═════ GIVEN DATA

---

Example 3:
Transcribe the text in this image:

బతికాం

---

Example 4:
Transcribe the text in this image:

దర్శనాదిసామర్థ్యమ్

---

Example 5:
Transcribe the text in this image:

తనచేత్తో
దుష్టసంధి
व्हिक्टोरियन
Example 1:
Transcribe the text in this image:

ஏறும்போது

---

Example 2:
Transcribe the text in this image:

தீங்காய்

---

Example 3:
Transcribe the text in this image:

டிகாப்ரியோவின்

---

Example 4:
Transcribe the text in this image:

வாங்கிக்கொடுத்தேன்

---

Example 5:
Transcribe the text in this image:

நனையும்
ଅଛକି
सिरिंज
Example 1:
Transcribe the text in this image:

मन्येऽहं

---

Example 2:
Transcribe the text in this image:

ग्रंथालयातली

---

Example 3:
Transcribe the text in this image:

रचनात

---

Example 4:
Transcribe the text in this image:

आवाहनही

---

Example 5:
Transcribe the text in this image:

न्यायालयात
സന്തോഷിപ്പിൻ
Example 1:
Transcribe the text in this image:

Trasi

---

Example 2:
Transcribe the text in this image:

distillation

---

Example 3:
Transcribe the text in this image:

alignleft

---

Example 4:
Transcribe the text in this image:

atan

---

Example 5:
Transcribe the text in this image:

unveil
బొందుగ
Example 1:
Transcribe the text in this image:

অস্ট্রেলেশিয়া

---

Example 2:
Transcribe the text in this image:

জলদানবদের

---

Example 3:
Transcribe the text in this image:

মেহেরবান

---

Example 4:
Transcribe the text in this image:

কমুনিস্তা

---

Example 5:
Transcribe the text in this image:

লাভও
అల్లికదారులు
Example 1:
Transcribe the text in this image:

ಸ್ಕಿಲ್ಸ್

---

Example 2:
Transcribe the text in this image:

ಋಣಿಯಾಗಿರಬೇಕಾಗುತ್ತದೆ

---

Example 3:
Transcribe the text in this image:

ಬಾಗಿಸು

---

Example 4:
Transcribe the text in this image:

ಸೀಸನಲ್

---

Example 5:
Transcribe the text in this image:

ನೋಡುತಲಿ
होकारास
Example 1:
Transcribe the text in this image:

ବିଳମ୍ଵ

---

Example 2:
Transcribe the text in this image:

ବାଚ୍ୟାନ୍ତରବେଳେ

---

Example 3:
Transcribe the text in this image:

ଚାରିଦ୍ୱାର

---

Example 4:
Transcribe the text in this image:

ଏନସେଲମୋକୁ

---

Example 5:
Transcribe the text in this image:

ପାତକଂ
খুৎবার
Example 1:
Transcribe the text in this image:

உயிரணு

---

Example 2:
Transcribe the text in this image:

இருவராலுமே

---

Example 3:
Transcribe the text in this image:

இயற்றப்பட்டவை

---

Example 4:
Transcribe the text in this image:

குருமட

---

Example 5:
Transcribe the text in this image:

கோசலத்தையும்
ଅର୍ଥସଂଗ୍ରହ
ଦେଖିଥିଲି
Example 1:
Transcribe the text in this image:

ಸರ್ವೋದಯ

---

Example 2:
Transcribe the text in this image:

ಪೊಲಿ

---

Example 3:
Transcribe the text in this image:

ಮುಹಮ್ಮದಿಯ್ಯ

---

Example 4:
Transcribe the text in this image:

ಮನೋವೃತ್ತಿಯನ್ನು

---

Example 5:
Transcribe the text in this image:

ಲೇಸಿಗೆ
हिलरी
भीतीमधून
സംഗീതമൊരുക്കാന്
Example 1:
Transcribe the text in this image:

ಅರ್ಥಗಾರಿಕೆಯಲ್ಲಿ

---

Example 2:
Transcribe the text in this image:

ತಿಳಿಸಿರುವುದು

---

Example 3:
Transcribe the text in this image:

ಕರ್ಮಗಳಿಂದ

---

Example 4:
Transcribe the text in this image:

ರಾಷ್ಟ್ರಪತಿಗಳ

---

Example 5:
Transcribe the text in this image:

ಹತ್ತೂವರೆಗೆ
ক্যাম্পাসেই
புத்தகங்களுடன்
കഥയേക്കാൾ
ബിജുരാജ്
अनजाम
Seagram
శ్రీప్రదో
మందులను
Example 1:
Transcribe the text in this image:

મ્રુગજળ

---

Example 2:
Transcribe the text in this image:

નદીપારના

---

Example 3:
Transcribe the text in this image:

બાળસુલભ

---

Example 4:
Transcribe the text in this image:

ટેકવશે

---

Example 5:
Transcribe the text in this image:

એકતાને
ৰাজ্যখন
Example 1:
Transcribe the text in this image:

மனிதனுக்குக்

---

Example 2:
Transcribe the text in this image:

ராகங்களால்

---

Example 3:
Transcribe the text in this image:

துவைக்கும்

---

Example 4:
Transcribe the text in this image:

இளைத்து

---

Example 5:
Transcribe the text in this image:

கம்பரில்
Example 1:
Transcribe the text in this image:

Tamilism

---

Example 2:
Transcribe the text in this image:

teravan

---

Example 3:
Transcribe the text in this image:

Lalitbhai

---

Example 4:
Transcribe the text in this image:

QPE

══════════

YOUR GOAL
From start to finish, retype the records above with complete accuracy.

ANSWER BOX
---

Example 3:
Transcribe the text in this image:

బతికాం

---

Example 4:
Transcribe the text in this image:

దర్శనాదిసామర్థ్యమ్

---

Example 5:
Transcribe the text in this image:

తనచేత్తో
దుష్టసంధి
व्हिक्टोरियन
Example 1:
Transcribe the text in this image:

ஏறும்போது

---

Example 2:
Transcribe the text in this image:

தீங்காய்

---

Example 3:
Transcribe the text in this image:

டிகாப்ரியோவின்

---

Example 4:
Transcribe the text in this image:

வாங்கிக்கொடுத்தேன்

---

Example 5:
Transcribe the text in this image:

நனையும்
ଅଛକି
सिरिंज
Example 1:
Transcribe the text in this image:

मन्येऽहं

---

Example 2:
Transcribe the text in this image:

ग्रंथालयातली

---

Example 3:
Transcribe the text in this image:

रचनात

---

Example 4:
Transcribe the text in this image:

आवाहनही

---

Example 5:
Transcribe the text in this image:

न्यायालयात
സന്തോഷിപ്പിൻ
Example 1:
Transcribe the text in this image:

Trasi

---

Example 2:
Transcribe the text in this image:

distillation

---

Example 3:
Transcribe the text in this image:

alignleft

---

Example 4:
Transcribe the text in this image:

atan

---

Example 5:
Transcribe the text in this image:

unveil
బొందుగ
Example 1:
Transcribe the text in this image:

অস্ট্রেলেশিয়া

---

Example 2:
Transcribe the text in this image:

জলদানবদের

---

Example 3:
Transcribe the text in this image:

মেহেরবান

---

Example 4:
Transcribe the text in this image:

কমুনিস্তা

---

Example 5:
Transcribe the text in this image:

লাভও
అల్లికదారులు
Example 1:
Transcribe the text in this image:

ಸ್ಕಿಲ್ಸ್

---

Example 2:
Transcribe the text in this image:

ಋಣಿಯಾಗಿರಬೇಕಾಗುತ್ತದೆ

---

Example 3:
Transcribe the text in this image:

ಬಾಗಿಸು

---

Example 4:
Transcribe the text in this image:

ಸೀಸನಲ್

---

Example 5:
Transcribe the text in this image:

ನೋಡುತಲಿ
होकारास
Example 1:
Transcribe the text in this image:

ବିଳମ୍ଵ

---

Example 2:
Transcribe the text in this image:

ବାଚ୍ୟାନ୍ତରବେଳେ

---

Example 3:
Transcribe the text in this image:

ଚାରିଦ୍ୱାର

---

Example 4:
Transcribe the text in this image:

ଏନସେଲମୋକୁ

---

Example 5:
Transcribe the text in this image:

ପାତକଂ
খুৎবার
Example 1:
Transcribe the text in this image:

உயிரணு

---

Example 2:
Transcribe the text in this image:

இருவராலுமே

---

Example 3:
Transcribe the text in this image:

இயற்றப்பட்டவை

---

Example 4:
Transcribe the text in this image:

குருமட

---

Example 5:
Transcribe the text in this image:

கோசலத்தையும்
ଅର୍ଥସଂଗ୍ରହ
ଦେଖିଥିଲି
Example 1:
Transcribe the text in this image:

ಸರ್ವೋದಯ

---

Example 2:
Transcribe the text in this image:

ಪೊಲಿ

---

Example 3:
Transcribe the text in this image:

ಮುಹಮ್ಮದಿಯ್ಯ

---

Example 4:
Transcribe the text in this image:

ಮನೋವೃತ್ತಿಯನ್ನು

---

Example 5:
Transcribe the text in this image:

ಲೇಸಿಗೆ
हिलरी
भीतीमधून
സംഗീതമൊരുക്കാന്
Example 1:
Transcribe the text in this image:

ಅರ್ಥಗಾರಿಕೆಯಲ್ಲಿ

---

Example 2:
Transcribe the text in this image:

ತಿಳಿಸಿರುವುದು

---

Example 3:
Transcribe the text in this image:

ಕರ್ಮಗಳಿಂದ

---

Example 4:
Transcribe the text in this image:

ರಾಷ್ಟ್ರಪತಿಗಳ

---

Example 5:
Transcribe the text in this image:

ಹತ್ತೂವರೆಗೆ
ক্যাম্পাসেই
புத்தகங்களுடன்
കഥയേക്കാൾ
ബിജുരാജ്
अनजाम
Seagram
శ్రీప్రదో
మందులను
Example 1:
Transcribe the text in this image:

મ્રુગજળ

---

Example 2:
Transcribe the text in this image:

નદીપારના

---

Example 3:
Transcribe the text in this image:

બાળસુલભ

---

Example 4:
Transcribe the text in this image:

ટેકવશે

---

Example 5:
Transcribe the text in this image:

એકતાને
ৰাজ্যখন
Example 1:
Transcribe the text in this image:

மனிதனுக்குக்

---

Example 2:
Transcribe the text in this image:

ராகங்களால்

---

Example 3:
Transcribe the text in this image:

துவைக்கும்

---

Example 4:
Transcribe the text in this image:

இளைத்து

---

Example 5:
Transcribe the text in this image:

கம்பரில்
Example 1:
Transcribe the text in this image:

Tamilism

---

Example 2:
Transcribe the text in this image:

teravan

---

Example 3:
Transcribe the text in this image:

Lalitbhai

---

Example 4:
Transcribe the text in this image:

QPE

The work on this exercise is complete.